Electronic keyboards also make it possible to improvise in the voices of other instruments. I periodically imagine that I am playing a violin cadenza complete with “double stops.” I also imagine that I am playing the single reeds and double reeds, the trombone, the harp, the guitar, the organ, even the pan flute. I love the bassoon as the electronic keyboard interprets it. Of course it doesn’t have the resonance of the real instrument but the keyboard doesn’t make that claim. It produces a metaphoric sound suggestive of the real thing while still sounding like an electronic keyboard. And let’s not forget: if you did have a real bassoon, you probably wouldn’t have a flute or a horn!
What about the student with a musical background?
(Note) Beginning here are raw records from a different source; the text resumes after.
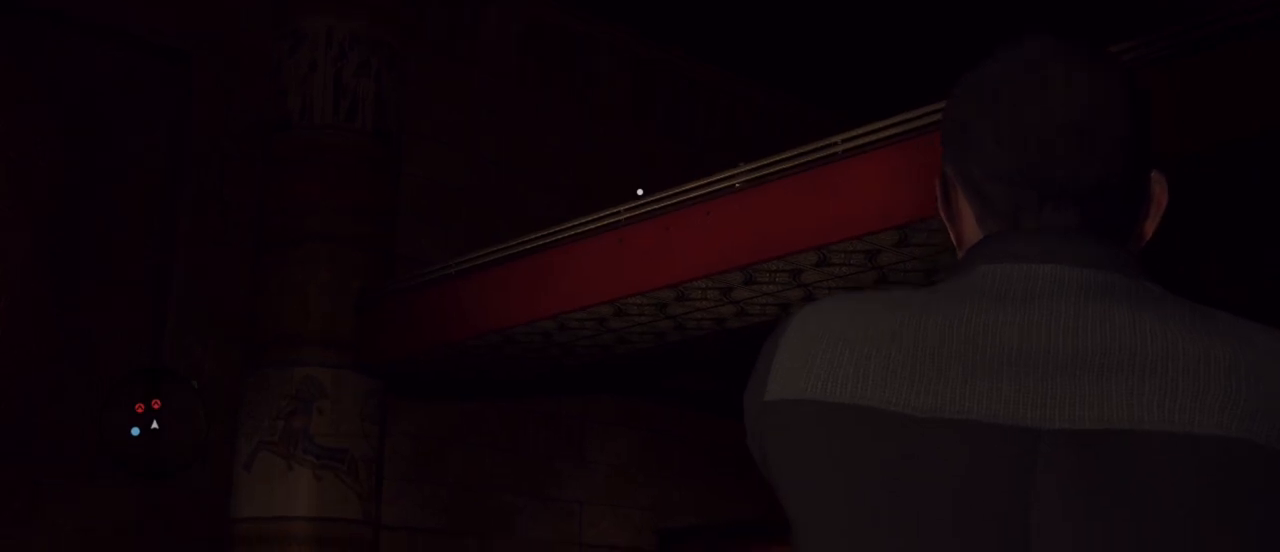
{"keys": ["a", "s"], "mouse": ["right"], "events": []}
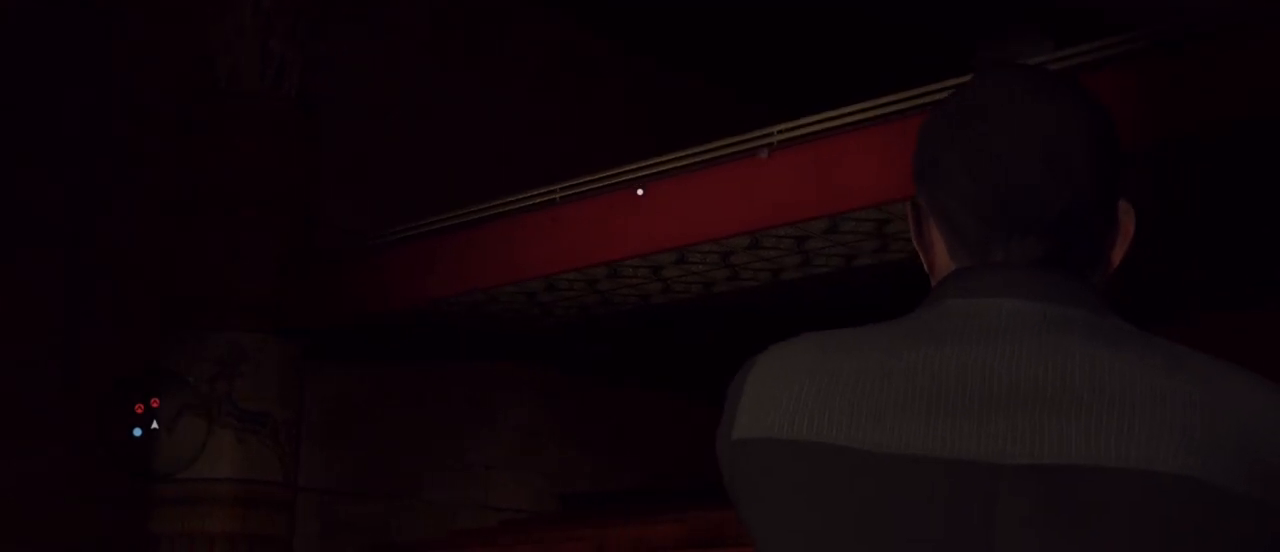
{"keys": ["a", "s"], "mouse": ["right"], "events": []}
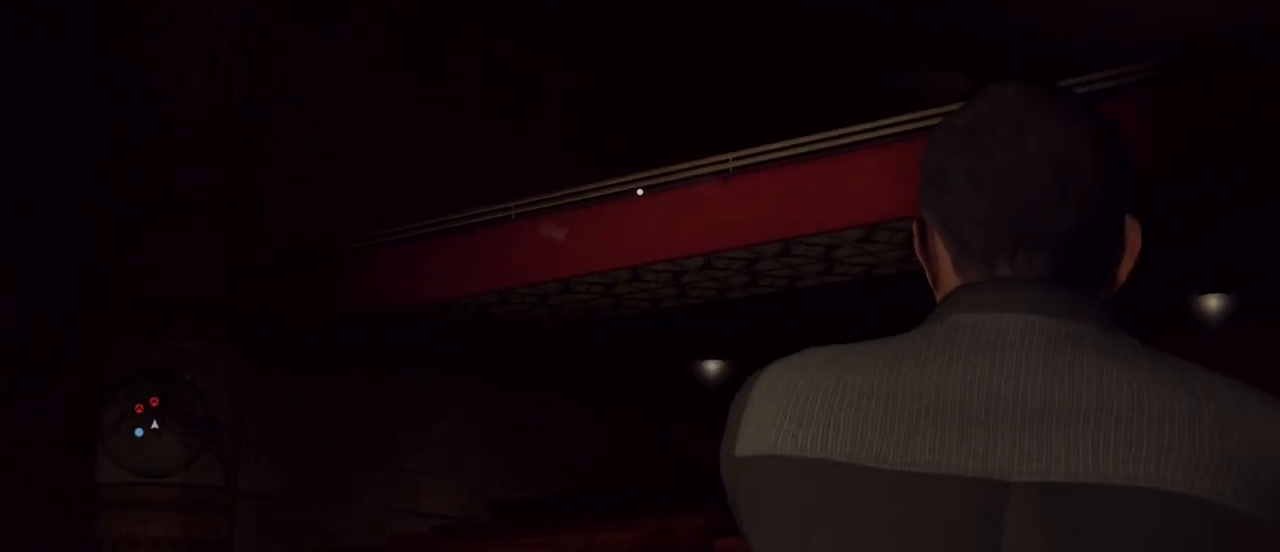
{"keys": ["a", "s"], "mouse": ["right"], "events": []}
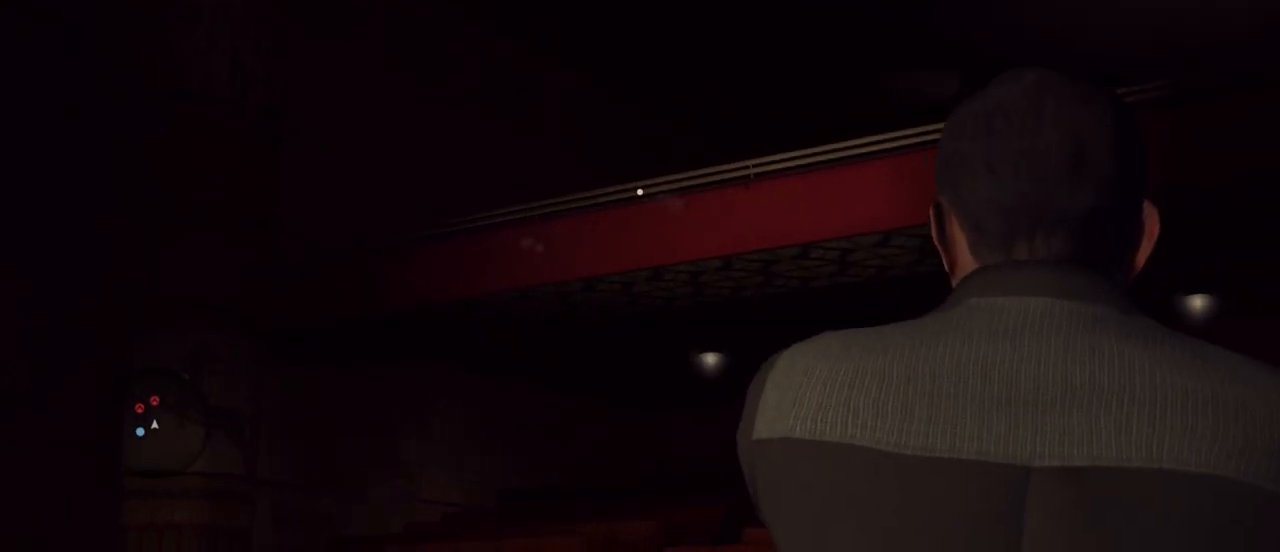
{"keys": ["a", "s"], "mouse": ["right"], "events": []}
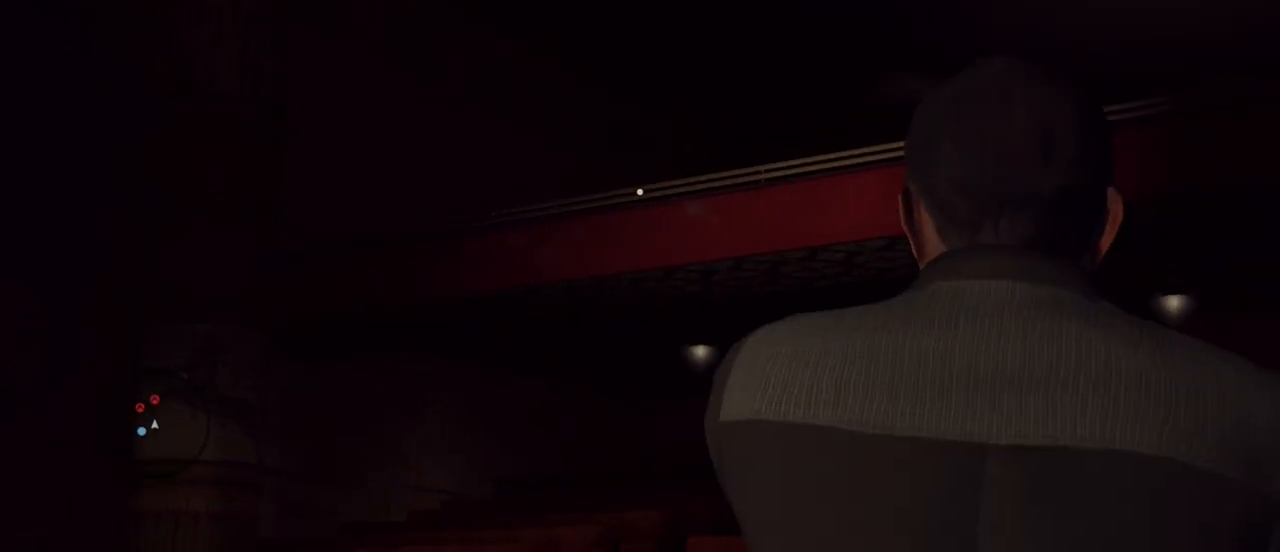
{"keys": ["a", "s"], "mouse": ["right"], "events": []}
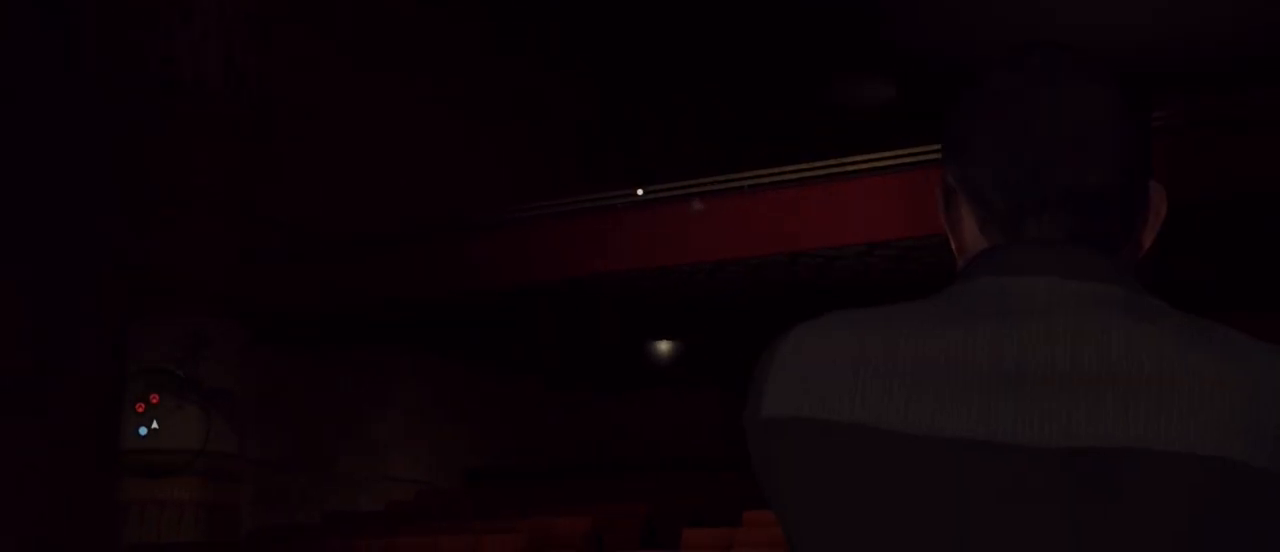
{"keys": [], "mouse": ["right"], "events": [[167, "a", "up"], [300, "s", "up"]]}
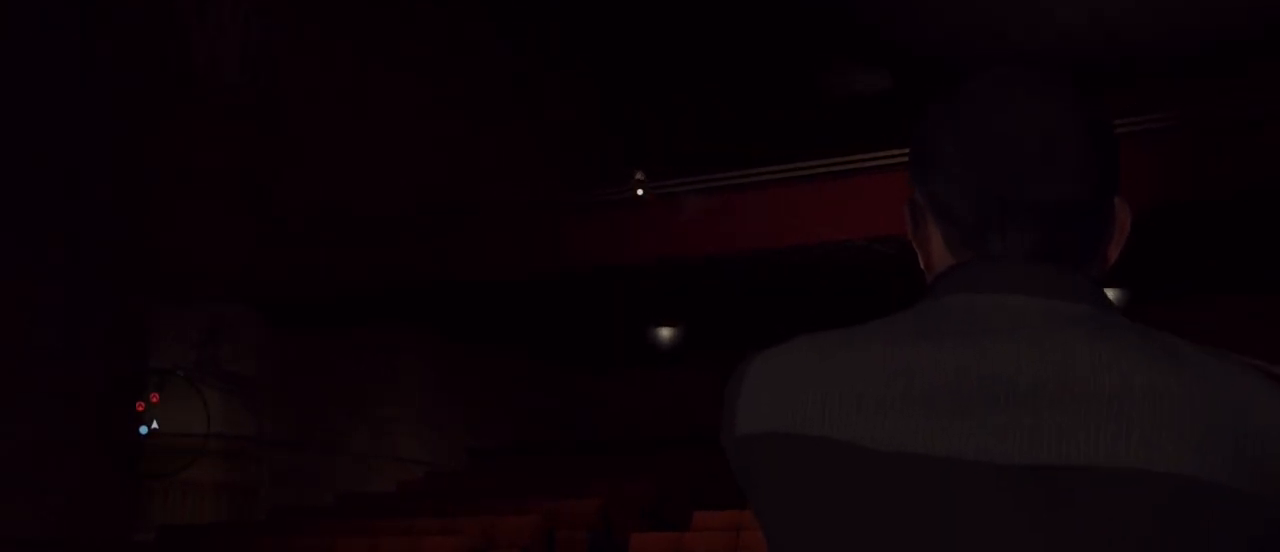
{"keys": [], "mouse": ["left", "right"], "events": [[500, "mouse_left", "down"]]}
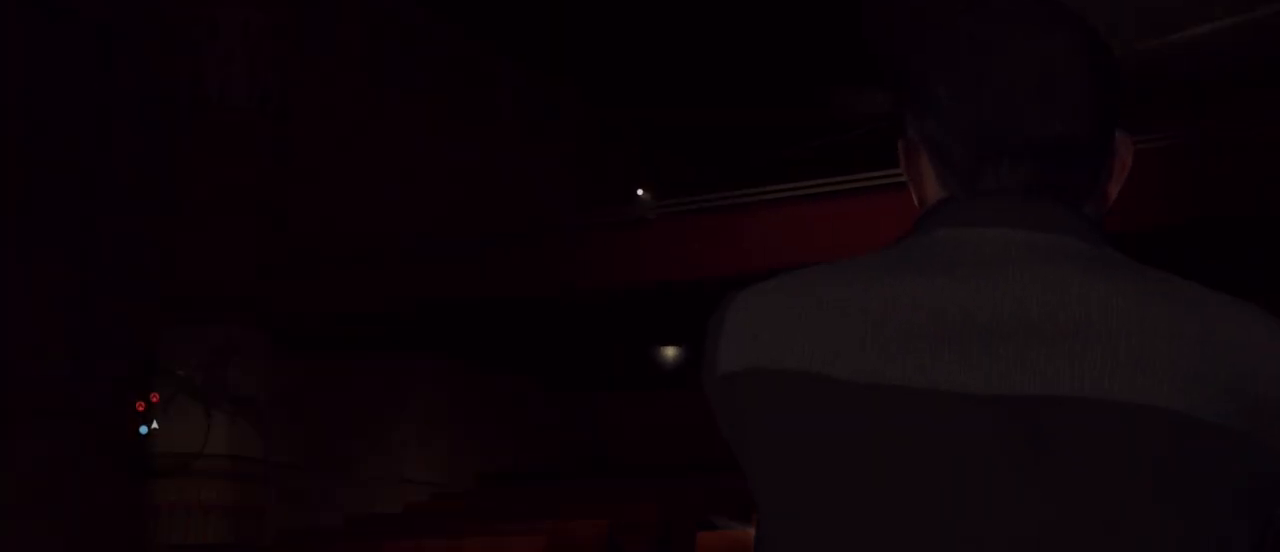
{"keys": [], "mouse": ["right"], "events": [[100, "mouse_left", "up"], [183, "mouse_left", "down"], [283, "mouse_left", "up"]]}
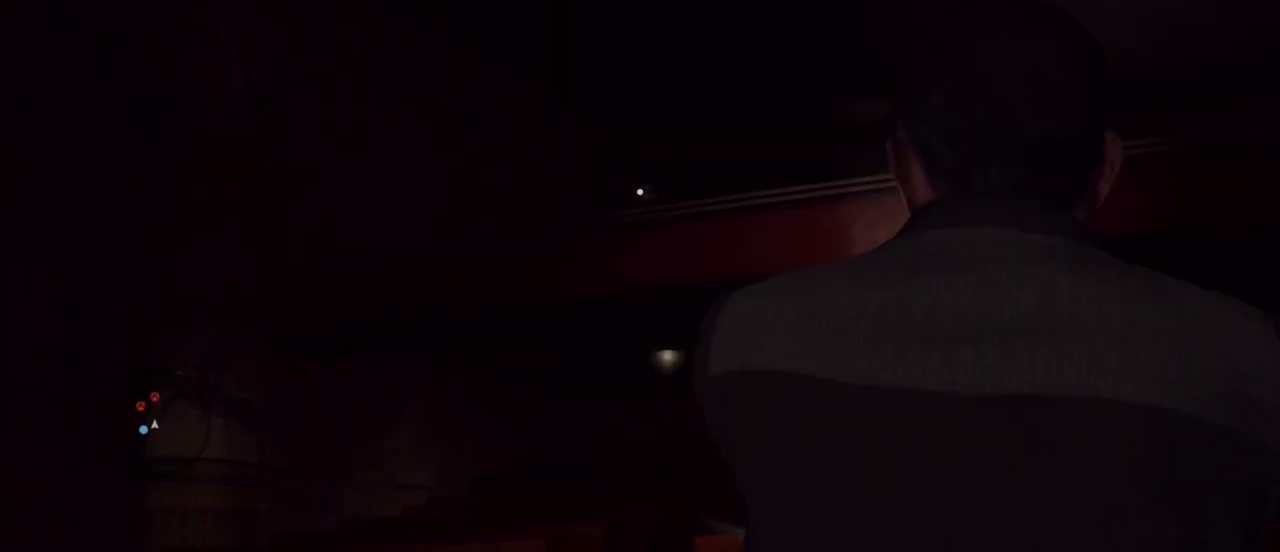
{"keys": [], "mouse": ["right"], "events": []}
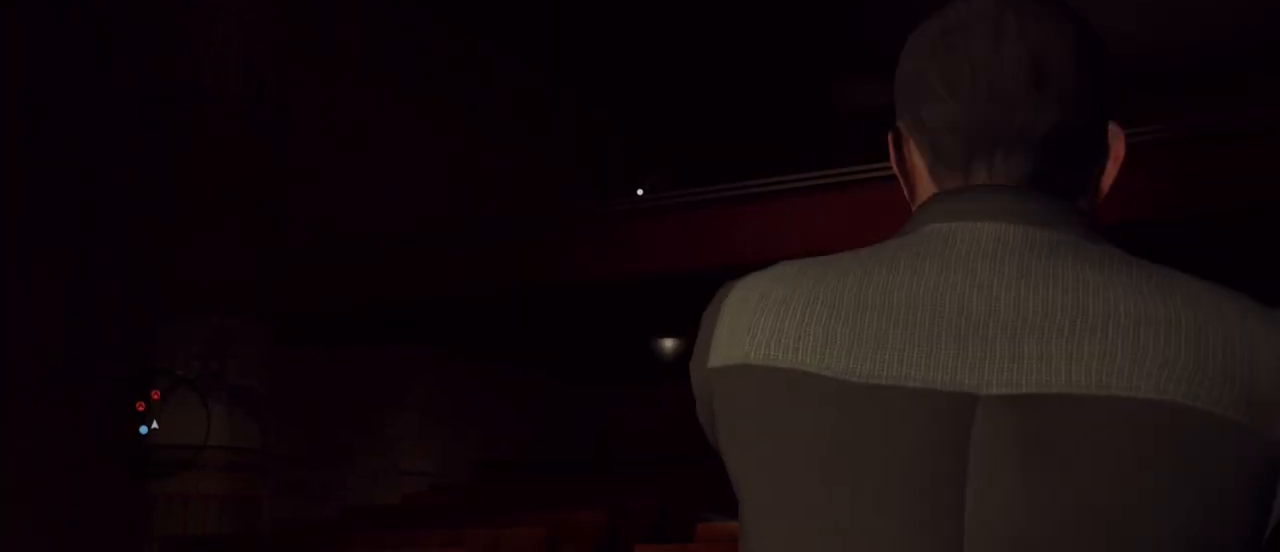
{"keys": [], "mouse": ["right"], "events": []}
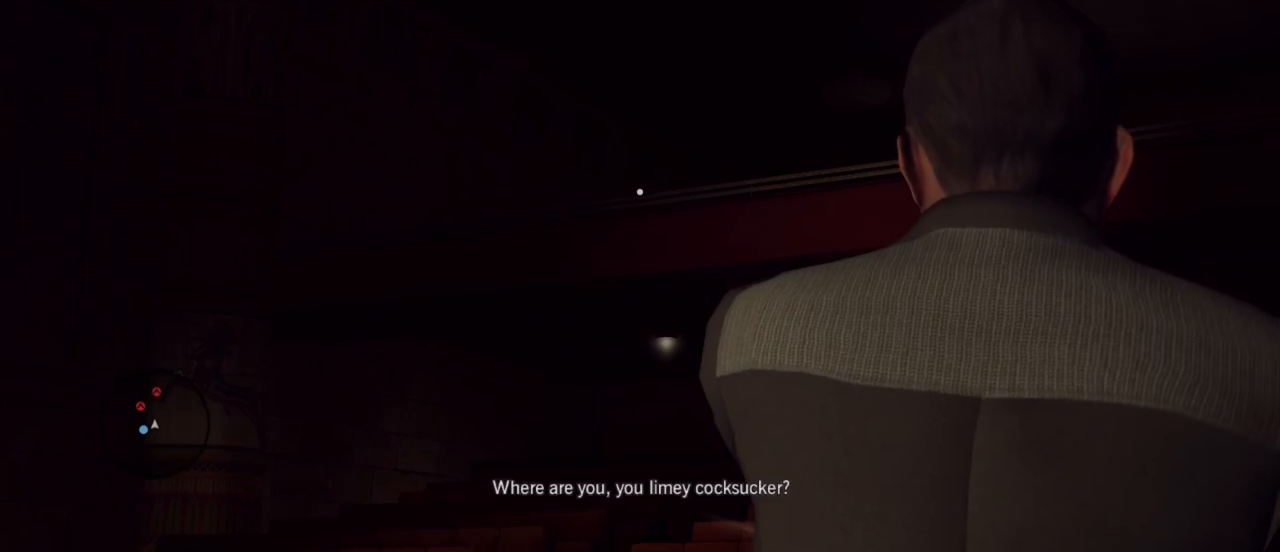
{"keys": ["s"], "mouse": ["right"], "events": [[383, "s", "down"]]}
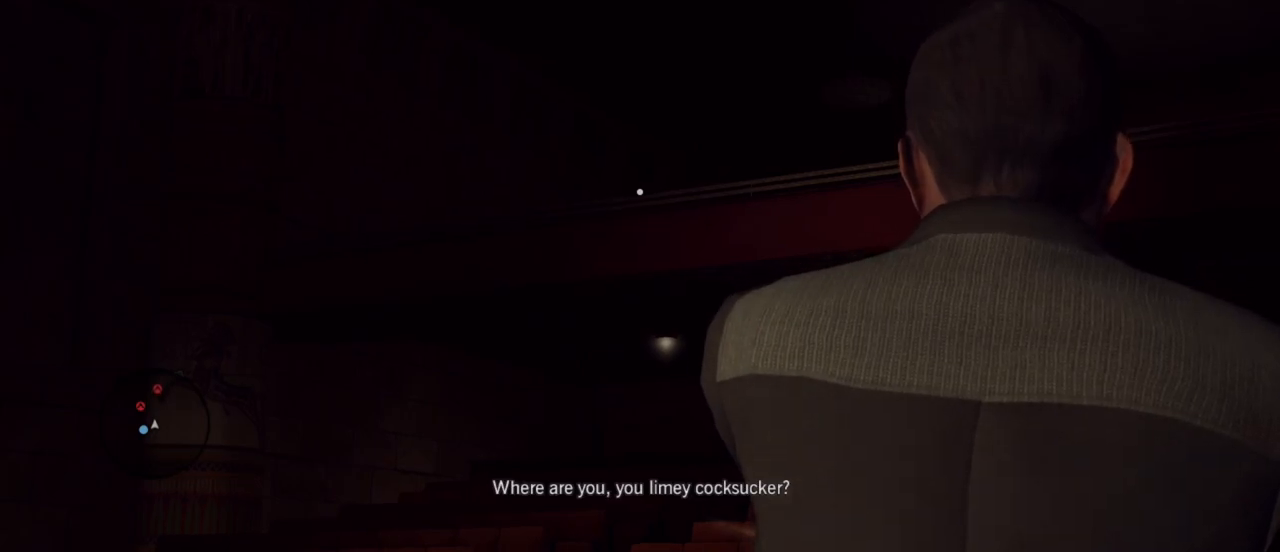
{"keys": ["a", "s"], "mouse": ["right"], "events": [[17, "a", "down"]]}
When I came up with atonal improv for my own use, I had been playing the piano for some fifteen years, five taking formal piano lessons. I had also listened to a lot of classical and semi-classical music and a whole lot of jazz. Much of it would be in mental storage. Would such musical background be a rich cache of material for use in the flow of preconscious improvisation? I suspect that it would be.
Playing with Tone
In drawing, tone is black and white plus degrees of gray from light to dark. In music, tone is clusters of notes played simultaneously or in rapid succession. Tone offers many possibilities.To illustrate, lower all ten fingers on the keyboard on randomly selected keys to create the thickest chord possible. Keyboards have the facility of continuing the sound as long as the fingers are depressed on the keys. Lift the inner fingers while keeping the left and right extremities depressed. Chords can be manipulated in many ways: play a chord to build tension and expectancy: play a second chord to bring a resolution: play multi-chord sequences letting the pattern emerge not by thinking consciously but by “feeling” new chords empathically: play a sequence of chords with spaces between each one: play a “fat” chord in the left hand and invent a melody line for the right hand: play a “fat” chord in the right hand and invent a melody for the left hand.
Atonal improv in a high school jazz program (imagined)
The music teacher in a high school knows that the students in his jazz program read their big band scores well enough but are shy about taking extended solos. His ambition is to have all his student players able to handle solos in the jazz idiom. He establishes listening sessions where records of the great soloists from the past are studied. He also sets up an “atonal improv” program which he feels will establish confidence and even generate musical ideas for solo playing. Throughout the school term, players on a changing roster will find time and place to communicate musically to each other using the instruments they play in the jazz ensemble.
ABOUT THE AUTHOR
Bob Steele
Bob Steele has been teaching the arts for some 65 years at every age level. His longest stint was at UBC where he taught graphic arts and art education for 28 years. In 1990 he started the Drawing Network devoted to spreading the word that children use spontaneous drawing as a language medium and an aid to literacy. He is currently working on a reformed curriculum that would give equal emphasis to the ARTS, STEM and PHYSICAL CULTURE.
This article is from Canadian Teacher Magazine’s Sept/Oct 2016 issue.